Itulah pendapat dari industri perusahaan efek yang kerap kali menjadi penjamin emisi obligasi korporasi. Salah satunya adalah PT Mandiri Sekuritas.
Direktur Investment Banking Mandiri Sekuritas, Andy Bratamihardja, menyampaikan kunci ritel itu adalah likuiditas.
“Karena kalau tidak, bagaimana mau minta ritel untuk hold to maturity?” ungkap Andy kepada Bareksa, Kamis, 9 Mei 2019.
Likuiditas itulah, kata Andy, yang membedakan antara Surat Utang Negara (SUN) dengan obligasi korporasi. Pasar SUN likuid, sementara obligasi korporasi sangat tidak likuid.
Lalu, bagaimana dengan minat masyarakat dan korporasi itu sendiri? Andy bilang, emitennya mau menerbitkan, tapi animo investor ritel untuk obligasi korporasi masih rendah.

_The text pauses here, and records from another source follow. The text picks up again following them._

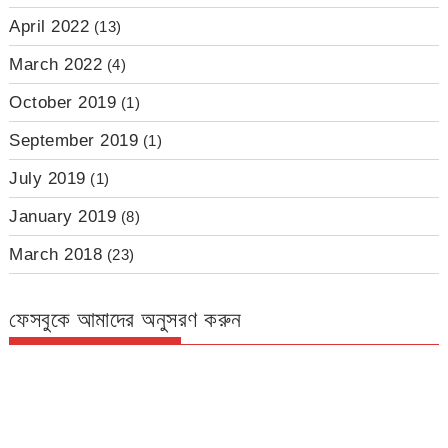
April 2022
(13)
March 2022
(4)
October 2019
(1)
September 2019
(1)
July 2019
(1)
January 2019
(8)
March 2018
(23)
ফেসবুকে আমাদের অনুসরণ করুন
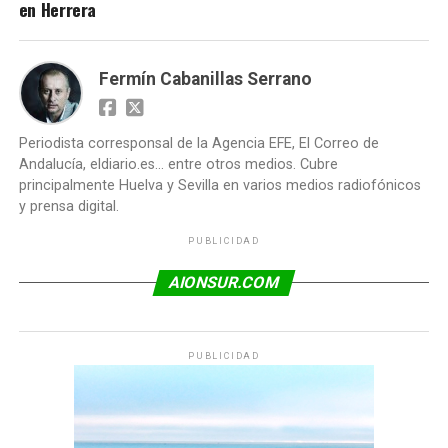
en Herrera
Fermín Cabanillas Serrano
Periodista corresponsal de la Agencia EFE, El Correo de
Andalucía, eldiario.es... entre otros medios. Cubre
principalmente Huelva y Sevilla en varios medios radiofónicos
y prensa digital.
PUBLICIDAD
AIONSUR.COM
PUBLICIDAD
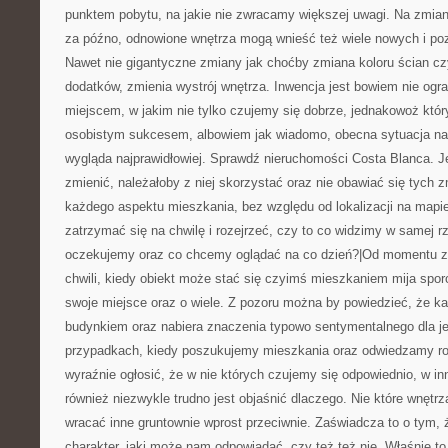
punktem pobytu, na jakie nie zwracamy większej uwagi. Na zmiany
za późno, odnowione wnętrza mogą wnieść też wiele nowych i po
Nawet nie gigantyczne zmiany jak choćby zmiana koloru ścian cz
dodatków, zmienia wystrój wnętrza. Inwencja jest bowiem nie og
miejscem, w jakim nie tylko czujemy się dobrze, jednakowoż któr
osobistym sukcesem, albowiem jak wiadomo, obecna sytuacja na
wygląda najprawidłowiej. Sprawdź nieruchomości Costa Blanca. 
zmienić, należałoby z niej skorzystać oraz nie obawiać się tych 
każdego aspektu mieszkania, bez względu od lokalizacji na map
zatrzymać się na chwilę i rozejrzeć, czy to co widzimy w samej r
oczekujemy oraz co chcemy oglądać na co dzień?|Od momentu z
chwili, kiedy obiekt może stać się czyimś mieszkaniem mija spo
swoje miejsce oraz o wiele. Z pozoru można by powiedzieć, że ka
budynkiem oraz nabiera znaczenia typowo sentymentalnego dla j
przypadkach, kiedy poszukujemy mieszkania oraz odwiedzamy r
wyraźnie ogłosić, że w nie których czujemy się odpowiednio, w in
również niezwykle trudno jest objaśnić dlaczego. Nie które wnętr
wracać inne gruntownie wprost przeciwnie. Zaświadcza to o tym,
charakter, jaki może nam odpowiadać, czy też też nie. Właśnie t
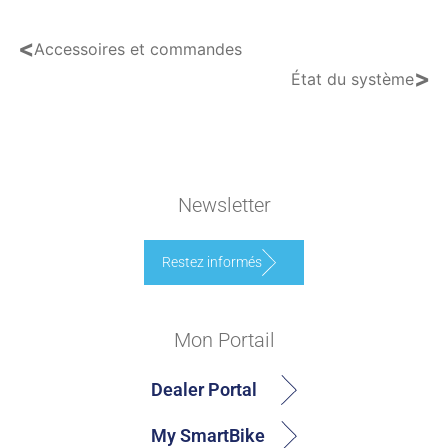
<
Accessoires et commandes
>
État du système
Newsletter
Restez informés
Mon Portail
Dealer Portal
My SmartBike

Andy bahkan menyebut beberapa kali sudah dicoba. “Tapi yang masuk tidak sampai Rp100 miliar. Kan kasihan emitennya, capek tapi tidak dapat size. Lalu, ritel mana yang mau invest hold korporasi sampai 5 tahun?” imbuh dia.
Andy melihat ada dua masalah dalam penerbitan obligasi korporasi ritel. Pertama, size tidak dapat. Kedua, tenor tidak bisa panjang. “Dua-duanya terutama karena tidak ada likuiditas,” kata Andy.
Agar akhirnya obligasi korporasi ritel sukses, Andy melihat harus ada secondary market, harus aktif diperdagangkan, serta supply dan demand juga harus ada.
“Kalau secondary, harus ada market makernya. Terus tidak bisa menerbitkan 5 tahun sekali atau 6 tahun sekali,” ucapnya.
Jika mau berhasil, lanjut Andy, maka penerbitan obligasi korporasi ritel kalau bisa setiap tahun atau minimal 2 tahun sekali. “Jadi, nanti ada yield curvenya,” tambah dia.
Selain itu, obligasi korporasi ritel juga harus mulai dari yang ratingnya paling bagus atau mendekati pemerintah agar ritel tidak pusing memikirkan risiko kreditnya.
Dihubungi terpisah, Director and Head of Investment Banking PT Indo Premier Sekuritas Rayendra L. Tobing menyampaikan, pasar dan prospek obligasi korporasi ritel ada.
“Tergantung korporasinya, ada yang minat ada yang tidak. Karena kalau ritel tidak semua mampu beli dengan nilai besar,” tutur Rayendra.
Rayendra mengungkapkan, obligasi di pasar sekunder diperdagangkan dengan nilai minimal Rp1 miliar. Jadi, katanya, kalau investor ritel berinvestasi di bawah nilai tersebut, kemungkinan besar dia tidak bisa jual apalagi saat butuh uang. “Jadi, pegang sampai jatuh tempo,” tambah dia.
Rayendra menyontohkan kalau korporasi ingin cari dana Rp1 triliun lalu ada yang beli Rp1 juta, maka sisanya Rp999 juta siapa yang beli? Kata Rayendra, ada korporasi yang tidak masalah, tapi ada yang tidak mau angkanya tidak bulat.
Untuk itu, Rayendra menilai keberhasilan obligasi korporasi ritel lebih ke pasar. “Ada pembeli dan penjual. Kalau korporasi mau angka yang ganjil tidak masalah. Atau pemain ritel cukup banyak jadi angka ganjil tidak terjadi,” pungkasnya.
Sebagai informasi, saat ini memang belum ada korporasi yang berhasil menerbitkan obligasi untuk ritel. Hanya saja, pada September 2018 lalu, PT Federal International Finance merilis Obligasi Berkelanjutan III Federal International Finance, obligasi dengan bunga tetap ini memiliki nilai emisi senilai Rp1,3 triliun. Investor ritel dapat memiliki obligasi tersebut sekurang-kurangnya senilai Rp20 juta.